RECORDED INFORMATION START

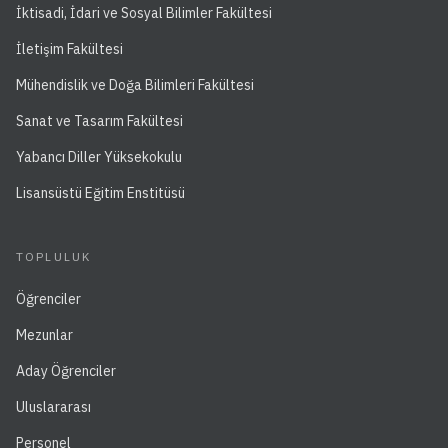
İktisadi, İdari ve Sosyal Bilimler Fakültesi
İletişim Fakültesi
Mühendislik ve Doğa Bilimleri Fakültesi
Sanat ve Tasarım Fakültesi
Yabancı Diller Yüksekokulu
Lisansüstü Eğitim Enstitüsü
TOPLULUK
Öğrenciler
Mezunlar
Aday Öğrenciler
Uluslararası
Personel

RECORDED INFORMATION END

→ TASK REQUIREMENTS
Go through the listing and copy each line with the string "Fakültesi".

→ REPLY
İktisadi, İdari ve Sosyal Bilimler Fakültesi
İletişim Fakültesi
Mühendislik ve Doğa Bilimleri Fakültesi
Sanat ve Tasarım Fakültesi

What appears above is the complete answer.